A Prescription for Independent ED Groups: Partner with your Hospital C-suite

Business Challenge

Partnering with your hospital can be an elusive goal without a deeper understanding of how your emergency group can impact the hospital’s bottom line. But, how do you identify the root cause of pain points and then operationalize a collaborative strategy?

Intelligent Practice Solutions

To help guide our clients, Brault provides assistance from our full suite of Intelligent Practice Solutions.

Establish an Ongoing Dialogue

On a recent client visit, Brault requested a joint meeting with our client and their hospital’s CEO and CFO. This emergency group had just starting billing separately from the hospital within the last year, so we knew this was a prime opportunity for us to understand how the change may have impacted their years’ long partnership. It only took one simple question for the hospital to get the conversation going:

  • Are you experiencing many denials due to final diagnoses coming in from the ED?

    Admittedly, this was a loaded question because we already knew that they were experiencing this. We had already caught this correlation trend in our own data. But, the fact that we proactively brought this to their attention was the real value add – we not only identified an issue that hadn’t been recognized, we also came to them with solutions to address the issue head on.

    An example we offered was: a patient that comes in for chest pain and it turns out to be acid reflux. In this scenario, if GERD was the final diagnosis, then the incident is likely to be classified as a non-qualifying event. In the future, this issue can be solved by adding both “GERD” and “chest pain” to the final diagnosis documentation.

    But more importantly, from an operations standpoint, we recommended an ongoing feedback – where the ED group (and Brault) could access the history of hospital denials in order to develop tracking mechanisms, trainings programs, and interventions with groups or individual providers.

Always Keep Your Eyes and Ears Open

On another client visit, while we were walking in for our meeting, we happened to notice a section of the ED waiting room that had been designated “Orders Pending.” This seemingly trivial observance actually had deep implications, which led to an important question:

  • How many denials are you seeing due to incomplete orders that are set entries, but do not have completed physician orders?

    In this particular ED, they had been using protocol-driven lab orders for certain patients in the ED Triage area.

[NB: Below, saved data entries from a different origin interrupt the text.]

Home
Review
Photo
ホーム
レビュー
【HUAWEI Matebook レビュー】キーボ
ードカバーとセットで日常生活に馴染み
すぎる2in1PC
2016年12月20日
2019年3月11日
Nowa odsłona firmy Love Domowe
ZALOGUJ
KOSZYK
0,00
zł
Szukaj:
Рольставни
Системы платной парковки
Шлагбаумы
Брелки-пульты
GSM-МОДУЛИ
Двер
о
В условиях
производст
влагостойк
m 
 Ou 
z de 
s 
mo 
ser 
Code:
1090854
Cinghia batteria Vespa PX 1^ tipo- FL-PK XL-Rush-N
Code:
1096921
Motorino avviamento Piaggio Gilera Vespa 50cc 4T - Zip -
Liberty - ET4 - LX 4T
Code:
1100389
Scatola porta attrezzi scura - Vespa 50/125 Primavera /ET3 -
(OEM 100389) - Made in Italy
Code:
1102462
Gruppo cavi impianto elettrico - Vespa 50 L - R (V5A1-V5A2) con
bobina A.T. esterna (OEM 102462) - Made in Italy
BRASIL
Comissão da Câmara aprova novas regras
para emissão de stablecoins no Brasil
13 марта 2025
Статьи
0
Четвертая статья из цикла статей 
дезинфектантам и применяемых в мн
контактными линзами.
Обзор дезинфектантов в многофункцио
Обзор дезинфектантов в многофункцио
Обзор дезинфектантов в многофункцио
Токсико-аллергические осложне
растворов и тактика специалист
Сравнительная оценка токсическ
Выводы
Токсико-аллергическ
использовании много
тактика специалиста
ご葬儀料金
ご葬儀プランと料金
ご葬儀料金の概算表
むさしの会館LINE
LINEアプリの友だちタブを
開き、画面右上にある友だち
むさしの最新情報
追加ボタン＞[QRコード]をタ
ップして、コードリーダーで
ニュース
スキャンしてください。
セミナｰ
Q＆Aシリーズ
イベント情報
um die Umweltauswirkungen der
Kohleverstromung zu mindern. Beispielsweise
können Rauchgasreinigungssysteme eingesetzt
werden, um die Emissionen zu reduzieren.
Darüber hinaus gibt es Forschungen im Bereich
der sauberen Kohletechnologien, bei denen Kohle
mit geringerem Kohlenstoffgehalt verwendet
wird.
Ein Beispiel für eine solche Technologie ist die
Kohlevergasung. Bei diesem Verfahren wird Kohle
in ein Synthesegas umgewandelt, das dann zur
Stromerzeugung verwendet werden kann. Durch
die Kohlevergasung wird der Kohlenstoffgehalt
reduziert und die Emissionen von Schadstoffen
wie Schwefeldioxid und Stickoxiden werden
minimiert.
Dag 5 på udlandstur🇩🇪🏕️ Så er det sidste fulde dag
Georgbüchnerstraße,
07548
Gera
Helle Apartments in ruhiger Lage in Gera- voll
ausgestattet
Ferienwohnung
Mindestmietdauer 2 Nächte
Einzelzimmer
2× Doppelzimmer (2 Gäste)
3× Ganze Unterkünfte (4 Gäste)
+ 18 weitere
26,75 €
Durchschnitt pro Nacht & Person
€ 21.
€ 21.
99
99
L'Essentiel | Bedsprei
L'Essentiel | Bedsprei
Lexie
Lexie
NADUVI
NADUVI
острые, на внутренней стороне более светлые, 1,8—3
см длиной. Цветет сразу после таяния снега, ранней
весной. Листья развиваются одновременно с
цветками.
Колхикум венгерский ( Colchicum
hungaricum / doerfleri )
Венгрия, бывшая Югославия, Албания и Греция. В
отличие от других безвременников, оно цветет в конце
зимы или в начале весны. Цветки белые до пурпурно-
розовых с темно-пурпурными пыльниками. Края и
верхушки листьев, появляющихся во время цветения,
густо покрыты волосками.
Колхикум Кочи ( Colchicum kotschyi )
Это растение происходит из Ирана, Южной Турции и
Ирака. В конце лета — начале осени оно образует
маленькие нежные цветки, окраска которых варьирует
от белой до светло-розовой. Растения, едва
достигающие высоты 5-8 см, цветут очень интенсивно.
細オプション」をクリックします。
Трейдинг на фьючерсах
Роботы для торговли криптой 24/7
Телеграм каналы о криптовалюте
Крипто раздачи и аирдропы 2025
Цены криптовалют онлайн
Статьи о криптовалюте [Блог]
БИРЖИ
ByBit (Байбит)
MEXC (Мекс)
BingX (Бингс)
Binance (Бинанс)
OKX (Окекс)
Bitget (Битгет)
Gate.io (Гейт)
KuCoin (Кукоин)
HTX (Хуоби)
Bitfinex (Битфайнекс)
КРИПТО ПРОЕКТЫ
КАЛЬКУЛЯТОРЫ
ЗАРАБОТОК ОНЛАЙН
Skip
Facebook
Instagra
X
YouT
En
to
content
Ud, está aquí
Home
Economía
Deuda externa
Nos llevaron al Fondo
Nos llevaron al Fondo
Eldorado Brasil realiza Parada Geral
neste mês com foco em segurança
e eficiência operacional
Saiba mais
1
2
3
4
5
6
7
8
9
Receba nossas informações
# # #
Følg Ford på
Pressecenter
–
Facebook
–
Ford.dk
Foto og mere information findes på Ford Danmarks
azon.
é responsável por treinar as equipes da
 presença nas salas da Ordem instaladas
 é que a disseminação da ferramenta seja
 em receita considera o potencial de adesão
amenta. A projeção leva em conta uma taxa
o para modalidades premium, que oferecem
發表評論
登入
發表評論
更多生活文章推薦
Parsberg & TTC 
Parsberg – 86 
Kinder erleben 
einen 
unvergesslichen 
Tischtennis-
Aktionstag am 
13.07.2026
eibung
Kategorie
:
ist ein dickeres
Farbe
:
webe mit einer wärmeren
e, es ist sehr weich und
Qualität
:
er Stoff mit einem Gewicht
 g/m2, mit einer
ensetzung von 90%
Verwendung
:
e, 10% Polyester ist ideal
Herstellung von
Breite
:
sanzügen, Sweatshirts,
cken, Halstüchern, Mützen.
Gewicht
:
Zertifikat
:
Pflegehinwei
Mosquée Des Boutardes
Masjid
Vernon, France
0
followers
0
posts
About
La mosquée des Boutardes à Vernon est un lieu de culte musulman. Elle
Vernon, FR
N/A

When patients came in with something like a sore throat, nurses would start running a strep screen with the understanding that a physician would later review and sign the order. But, because of a lack of bed capacity, patients would get sent back into the waiting room until the physician was able to see them.

    In this ED, though, patients were more likely to walk out after their lab than wait to be seen by a doctor. So, without physician orders, the lab work became unbillable. And, despite being an ED of only 16,000 annual visits, the financial impact of their walkouts was calculated at more than $80,000/month.

    AND NO ONE WAS EVEN AWARE!

    The question sparked a lot of conversation. And, from that, came operational changes – including a new process where physicians could see patients in the waiting room and a separate “pending orders” area to discourage patient walkouts.

Consider a Clinical Decision Unit (CDU)

On a separate occasion, we again met with leadership teams from both the ED group and hospital. But, this time, the conversation led to a different question:

  • How many admissions are you seeing from the ED, where the Two-Midnight rule isn’t being met?

    The conversation was quite insightful and, ultimately, the two teams decided that establishing a Clinical Decision Unit was the best path forward. The CDU would include case managers to determine whether patients had met the admissions criteria to be admitted upstairs or instead remain in the observation unit for what would be considered an outpatient treatment.

    By creating a CDU, the physician group was actually going to play a key role in helping the hospital avoid short-term admission penalties – while the physician group benefited from additional revenue capture due to the new service line. The result was a win-win.

Proper Documentation Can Have Downstream Effects

On yet another client visit, we asked:

  • Do you know how documentation from the ED might be impacting the hospital’s bottom line?

    After some conversation, we learned that the admitting hospitalists were not documenting certain co-morbidities.

    So, the emergency physicians agreed that they would identify patients who could be described as having sepsis or, when altered mental status, patients who could properly be described as having “encephalopathy.”

    These severity indicators could be documented by the treating emergency physician, which would then allow the hospital to improve their DRG assignments. These severity indicators would also help trigger the hospitalists to document these findings and address them in their records as well – therefore improving care while also improving revenue by several hundred-thousands of dollars per year.

Bottom Line: Always Keep Adding Value

To bulletproof your contract, emergency physician groups need to find ways to show value to their partner hospital in ways that drive revenue and reduce cost. A valuable partnership only exists when one party can create value for the other in a way that can’t be found elsewhere. Brault works with client practices to identify specific ways that they can create this value on an ongoing basis.